The Influential Power of Stories About Jesus, Part 2

PART 2

According to story researcher, Kendall Haven, the story elements of danger and risk add tension to the account of a main character’s pursuit of his or her goal. And the tension is a key part of what attracts an audience to listen and remember. Haven puts it this way: “As goes tension, so goes attention!”

The story of Jesus standing up to the Pharisees’ slander in Matthew 12 includes a significant measure of danger and risk for him (see Part 1). Meanwhile, the story also makes numerous powerful assertions about Jesus’ true identity and what that means for everyone. I’ll share just three of them here:

The first is that Jesus fully embraced his identity as the Son of Man (a messianic title).

A second is that God the Father and the Holy Spirit also fully embraced Jesus’ identity as the Son of Man.
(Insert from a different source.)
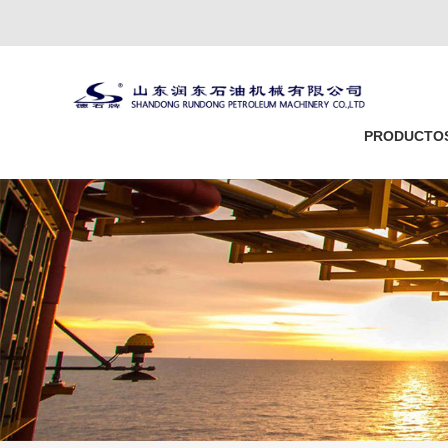
PRODUCTO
A third is that everyone’s future judgment hinges on whether their words had revealed the good treasure of their own heart’s embrace of the truth of Jesus’ identity.
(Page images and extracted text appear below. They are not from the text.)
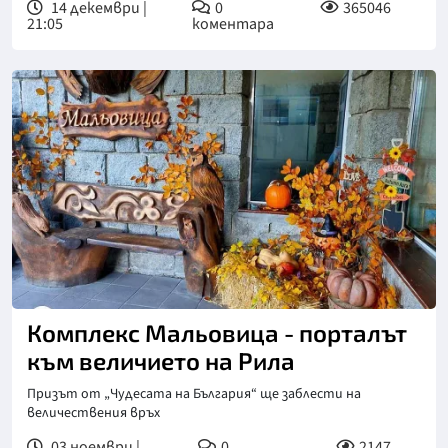
14 декември |
0
365046
21:05
коментара
Комплекс Мальовица - порталът
към величието на Рила
Призът от „Чудесата на България“ ще заблести на
величествения връх
03 ноември |
0
2147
Notice I did NOT include where these assertions are found in Matthew 12. That is intentional, because I want you to feel what’s missing when there is no story to provide context and relevance. Without the story, the assertions feel like they fall flat. They don’t grab attention or become memorable, like they do when they’re connected to the danger and risk Jesus faced in answering the slander.

You don’t have to take my word for it. You can experiment on your own. Try telling a friend or two that you have something to share with them. Then recite the list of assertions without telling the story of Matthew 12. Better yet, try doing this with a group of children. Then study their response. Compare this to what they say or do when you embed the assertions in the story of Matthew 12, giving appropriate emphasis to the danger and risk that Jesus faced in speaking up. You will see the difference. The first way of sharing will not be nearly as powerful as the second. When you include the elements of danger and risk in your telling of what happened, your audience most likely will never forget either the story or the assertions.

And that’s yet another reason to leverage the science of story to tell the world who Jesus is.